── RECORDS SHOWN

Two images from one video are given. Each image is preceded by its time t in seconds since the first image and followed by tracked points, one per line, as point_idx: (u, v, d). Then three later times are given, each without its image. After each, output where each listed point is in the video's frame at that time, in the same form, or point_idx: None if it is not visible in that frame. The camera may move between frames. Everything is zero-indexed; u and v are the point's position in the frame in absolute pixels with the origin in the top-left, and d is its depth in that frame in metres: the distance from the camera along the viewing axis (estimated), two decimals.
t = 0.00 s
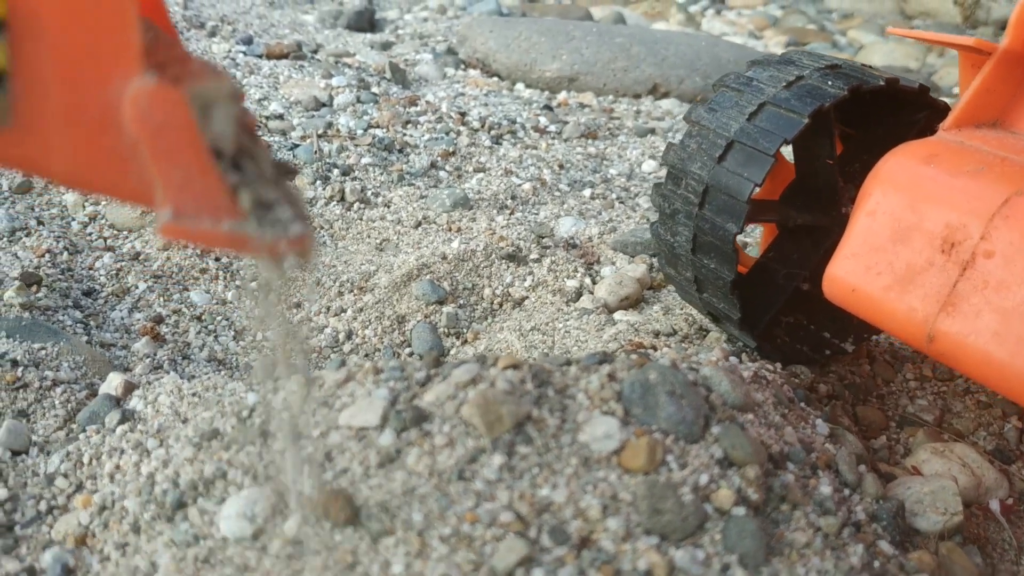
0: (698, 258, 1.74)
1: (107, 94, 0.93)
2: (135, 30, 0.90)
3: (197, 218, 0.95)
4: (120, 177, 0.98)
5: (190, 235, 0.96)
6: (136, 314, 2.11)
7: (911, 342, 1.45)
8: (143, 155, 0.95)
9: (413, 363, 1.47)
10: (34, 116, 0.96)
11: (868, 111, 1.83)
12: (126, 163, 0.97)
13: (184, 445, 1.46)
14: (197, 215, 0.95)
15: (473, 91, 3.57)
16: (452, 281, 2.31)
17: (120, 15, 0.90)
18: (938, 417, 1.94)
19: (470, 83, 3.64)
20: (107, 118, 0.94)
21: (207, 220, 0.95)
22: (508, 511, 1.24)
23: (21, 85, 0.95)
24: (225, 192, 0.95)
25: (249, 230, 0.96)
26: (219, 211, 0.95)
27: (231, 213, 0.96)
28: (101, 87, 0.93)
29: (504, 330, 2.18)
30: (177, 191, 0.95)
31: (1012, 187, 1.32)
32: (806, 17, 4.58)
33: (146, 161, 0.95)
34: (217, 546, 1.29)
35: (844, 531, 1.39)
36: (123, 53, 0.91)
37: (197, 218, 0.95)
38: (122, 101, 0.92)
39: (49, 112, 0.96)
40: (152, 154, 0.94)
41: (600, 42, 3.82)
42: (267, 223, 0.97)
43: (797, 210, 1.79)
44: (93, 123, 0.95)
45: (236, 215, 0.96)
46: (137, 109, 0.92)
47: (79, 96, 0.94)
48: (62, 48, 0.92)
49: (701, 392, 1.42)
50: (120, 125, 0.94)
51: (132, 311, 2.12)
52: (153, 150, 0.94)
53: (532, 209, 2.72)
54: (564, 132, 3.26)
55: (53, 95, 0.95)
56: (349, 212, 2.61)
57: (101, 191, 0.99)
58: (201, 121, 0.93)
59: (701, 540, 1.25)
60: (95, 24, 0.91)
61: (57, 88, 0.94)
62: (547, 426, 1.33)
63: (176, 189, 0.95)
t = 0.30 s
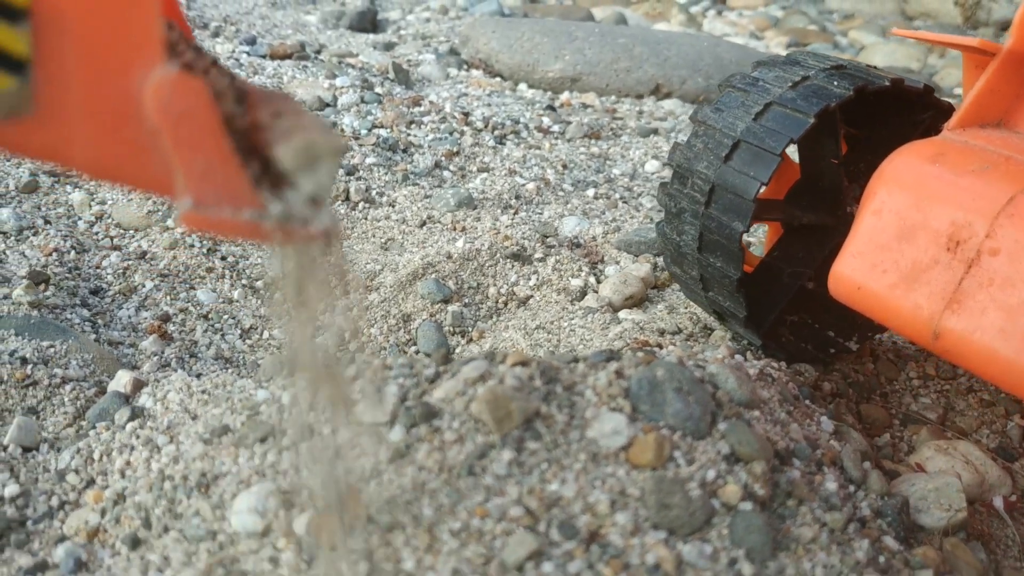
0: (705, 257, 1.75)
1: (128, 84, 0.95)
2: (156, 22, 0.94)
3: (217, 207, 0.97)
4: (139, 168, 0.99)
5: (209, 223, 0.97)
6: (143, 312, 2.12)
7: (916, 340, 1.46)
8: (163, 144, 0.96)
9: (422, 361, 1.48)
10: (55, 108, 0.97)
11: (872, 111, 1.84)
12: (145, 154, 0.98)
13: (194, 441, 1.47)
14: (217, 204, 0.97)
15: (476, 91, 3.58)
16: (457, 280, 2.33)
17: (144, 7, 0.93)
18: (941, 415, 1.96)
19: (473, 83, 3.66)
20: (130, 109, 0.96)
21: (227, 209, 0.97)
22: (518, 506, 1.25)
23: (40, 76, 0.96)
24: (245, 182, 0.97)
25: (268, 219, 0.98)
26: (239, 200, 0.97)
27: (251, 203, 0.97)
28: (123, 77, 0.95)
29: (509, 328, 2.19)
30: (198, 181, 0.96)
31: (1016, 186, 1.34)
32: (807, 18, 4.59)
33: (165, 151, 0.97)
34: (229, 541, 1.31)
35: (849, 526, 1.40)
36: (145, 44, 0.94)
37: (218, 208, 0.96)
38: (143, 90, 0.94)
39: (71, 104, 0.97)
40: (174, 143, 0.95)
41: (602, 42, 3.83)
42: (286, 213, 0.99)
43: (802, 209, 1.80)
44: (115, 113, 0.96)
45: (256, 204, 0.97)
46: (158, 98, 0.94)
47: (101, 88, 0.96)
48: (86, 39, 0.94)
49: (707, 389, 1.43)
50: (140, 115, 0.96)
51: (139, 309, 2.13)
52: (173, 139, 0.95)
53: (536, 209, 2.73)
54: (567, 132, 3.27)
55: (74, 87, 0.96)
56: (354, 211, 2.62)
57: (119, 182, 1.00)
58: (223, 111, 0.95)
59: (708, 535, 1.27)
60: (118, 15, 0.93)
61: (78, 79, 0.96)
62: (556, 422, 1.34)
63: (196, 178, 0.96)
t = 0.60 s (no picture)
0: (712, 254, 1.76)
1: (147, 60, 0.96)
2: None
3: (235, 184, 1.00)
4: (154, 145, 1.00)
5: (224, 200, 1.00)
6: (151, 310, 2.13)
7: (922, 336, 1.47)
8: (180, 120, 0.98)
9: (432, 356, 1.49)
10: (71, 83, 0.97)
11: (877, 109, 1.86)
12: (161, 130, 0.99)
13: (207, 436, 1.49)
14: (234, 181, 1.00)
15: (479, 91, 3.59)
16: (463, 278, 2.34)
17: None
18: (946, 412, 1.97)
19: (476, 83, 3.67)
20: (147, 85, 0.97)
21: (244, 185, 1.00)
22: (529, 499, 1.26)
23: (58, 51, 0.96)
24: (263, 160, 1.00)
25: (284, 198, 1.01)
26: (256, 178, 1.00)
27: (267, 181, 1.01)
28: (141, 52, 0.96)
29: (515, 326, 2.20)
30: (216, 158, 0.99)
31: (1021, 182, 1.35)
32: (809, 18, 4.60)
33: (183, 128, 0.99)
34: (243, 534, 1.32)
35: (857, 520, 1.42)
36: (165, 20, 0.95)
37: (236, 185, 1.00)
38: (162, 67, 0.96)
39: (87, 80, 0.97)
40: (192, 120, 0.97)
41: (605, 43, 3.84)
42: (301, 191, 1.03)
43: (808, 207, 1.82)
44: (131, 88, 0.97)
45: (273, 181, 1.00)
46: (179, 76, 0.95)
47: (118, 64, 0.96)
48: (104, 13, 0.94)
49: (716, 384, 1.44)
50: (158, 92, 0.97)
51: (147, 307, 2.14)
52: (192, 116, 0.97)
53: (540, 208, 2.74)
54: (571, 132, 3.28)
55: (91, 62, 0.96)
56: (360, 210, 2.63)
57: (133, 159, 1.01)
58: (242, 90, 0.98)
59: (718, 528, 1.29)
60: None
61: (95, 54, 0.96)
62: (566, 417, 1.36)
63: (214, 156, 0.99)
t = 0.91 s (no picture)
0: (717, 256, 1.78)
1: (148, 39, 1.01)
2: None
3: (232, 164, 1.05)
4: (153, 123, 1.05)
5: (221, 179, 1.06)
6: (158, 311, 2.15)
7: (925, 337, 1.49)
8: (180, 100, 1.03)
9: (441, 358, 1.51)
10: (72, 60, 1.03)
11: (880, 112, 1.87)
12: (160, 109, 1.05)
13: (217, 437, 1.51)
14: (231, 162, 1.05)
15: (482, 93, 3.61)
16: (468, 279, 2.35)
17: None
18: (948, 412, 1.98)
19: (479, 84, 3.68)
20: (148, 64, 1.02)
21: (240, 166, 1.06)
22: (539, 500, 1.28)
23: (59, 27, 1.02)
24: (260, 142, 1.06)
25: (279, 179, 1.07)
26: (253, 159, 1.06)
27: (264, 162, 1.07)
28: (143, 32, 1.01)
29: (520, 327, 2.21)
30: (214, 137, 1.04)
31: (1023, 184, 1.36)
32: (810, 19, 4.62)
33: (181, 108, 1.04)
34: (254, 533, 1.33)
35: (861, 520, 1.43)
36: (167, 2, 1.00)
37: (233, 165, 1.05)
38: (163, 46, 1.01)
39: (89, 57, 1.03)
40: (191, 99, 1.02)
41: (607, 44, 3.86)
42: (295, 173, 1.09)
43: (812, 209, 1.83)
44: (132, 66, 1.03)
45: (268, 162, 1.07)
46: (179, 55, 1.00)
47: (119, 41, 1.02)
48: None
49: (722, 385, 1.46)
50: (158, 71, 1.02)
51: (154, 308, 2.16)
52: (191, 96, 1.02)
53: (544, 210, 2.76)
54: (574, 133, 3.29)
55: (94, 40, 1.02)
56: (365, 211, 2.65)
57: (133, 136, 1.07)
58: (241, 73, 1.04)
59: (724, 528, 1.30)
60: None
61: (98, 32, 1.02)
62: (574, 417, 1.37)
63: (212, 136, 1.04)
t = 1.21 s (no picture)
0: (718, 259, 1.78)
1: (134, 27, 1.05)
2: None
3: (217, 155, 1.12)
4: (138, 109, 1.10)
5: (207, 168, 1.12)
6: (161, 313, 2.16)
7: (925, 340, 1.49)
8: (165, 89, 1.08)
9: (444, 361, 1.51)
10: (57, 47, 1.07)
11: (881, 114, 1.87)
12: (145, 96, 1.10)
13: (221, 440, 1.52)
14: (217, 154, 1.11)
15: (483, 94, 3.61)
16: (470, 281, 2.36)
17: None
18: (948, 414, 1.99)
19: (479, 86, 3.68)
20: (134, 55, 1.07)
21: (225, 157, 1.12)
22: (541, 503, 1.28)
23: (45, 13, 1.06)
24: (245, 133, 1.12)
25: (263, 170, 1.13)
26: (238, 150, 1.12)
27: (250, 154, 1.13)
28: (128, 19, 1.05)
29: (521, 329, 2.22)
30: (200, 128, 1.10)
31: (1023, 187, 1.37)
32: (810, 20, 4.62)
33: (166, 96, 1.09)
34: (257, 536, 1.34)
35: (862, 522, 1.44)
36: None
37: (218, 156, 1.11)
38: (149, 35, 1.05)
39: (74, 45, 1.07)
40: (176, 88, 1.07)
41: (607, 46, 3.86)
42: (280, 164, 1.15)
43: (813, 212, 1.83)
44: (118, 54, 1.07)
45: (253, 154, 1.13)
46: (165, 45, 1.05)
47: (105, 29, 1.06)
48: None
49: (724, 388, 1.46)
50: (143, 59, 1.07)
51: (157, 310, 2.16)
52: (177, 85, 1.07)
53: (545, 211, 2.77)
54: (575, 135, 3.30)
55: (78, 29, 1.06)
56: (367, 213, 2.65)
57: (117, 122, 1.11)
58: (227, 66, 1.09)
59: (726, 531, 1.31)
60: None
61: (84, 19, 1.05)
62: (576, 421, 1.38)
63: (198, 126, 1.10)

────

TRY IT: Beginning with the first line of the records, write out every line up to and including the one with "5: (209, 223, 0.97)", exactly, and omit all pictures.

ANSWER AREA:
Two images from one video are given. Each image is preceded by its time t in seconds since the first image and followed by tracked points, one per line, as point_idx: (u, v, d). Then three later times are given, each without its image. After each, output where each listed point is in the video's frame at that time, in the same form, or point_idx: None if it is not visible in that frame. The camera may move between frames. Everything is zero-indexed; u and v are the point's position in the frame in absolute pixels with the origin in the top-left, and d is its depth in that frame in metres: the distance from the camera along the viewing axis (estimated), two decimals.
t = 0.00 s
0: (698, 258, 1.74)
1: (107, 94, 0.93)
2: (135, 30, 0.90)
3: (197, 218, 0.95)
4: (120, 177, 0.98)
5: (190, 235, 0.96)
6: (136, 314, 2.11)
7: (911, 342, 1.45)
8: (143, 155, 0.95)
9: (413, 363, 1.47)
10: (34, 116, 0.96)
11: (868, 111, 1.83)
12: (126, 163, 0.97)
13: (184, 445, 1.46)
14: (197, 215, 0.95)
15: (473, 91, 3.57)
16: (452, 281, 2.31)
17: (120, 15, 0.90)
18: (938, 417, 1.94)
19: (470, 83, 3.64)
20: (107, 118, 0.94)
21: (207, 220, 0.95)
22: (508, 511, 1.24)
23: (21, 85, 0.95)
24: (225, 192, 0.95)
25: (249, 230, 0.96)
26: (219, 211, 0.95)
27: (231, 213, 0.96)
28: (101, 87, 0.93)
29: (504, 330, 2.18)
30: (177, 191, 0.95)
31: (1012, 187, 1.32)
32: (806, 17, 4.58)
33: (146, 161, 0.95)
34: (217, 546, 1.29)
35: (844, 531, 1.39)
36: (123, 53, 0.91)
37: (197, 218, 0.95)
38: (122, 101, 0.92)
39: (49, 112, 0.96)
40: (152, 154, 0.94)
41: (600, 42, 3.82)
42: (267, 223, 0.97)
43: (797, 210, 1.79)
44: (93, 123, 0.95)
45: (236, 215, 0.96)
46: (137, 109, 0.92)
47: (79, 96, 0.94)
48: (62, 48, 0.92)
49: (701, 392, 1.42)
50: (120, 125, 0.94)
51: (132, 311, 2.12)
52: (153, 150, 0.94)
53: (532, 209, 2.72)
54: (564, 132, 3.26)
55: (53, 95, 0.95)
56: (349, 212, 2.61)
57: (101, 191, 0.99)
58: (201, 121, 0.93)
59: (701, 540, 1.25)
60: (95, 24, 0.91)
61: (57, 88, 0.94)
62: (547, 426, 1.33)
63: (176, 189, 0.95)
t = 0.30 s
0: (705, 257, 1.75)
1: (128, 84, 0.95)
2: (156, 22, 0.94)
3: (217, 207, 0.97)
4: (139, 168, 0.99)
5: (209, 223, 0.97)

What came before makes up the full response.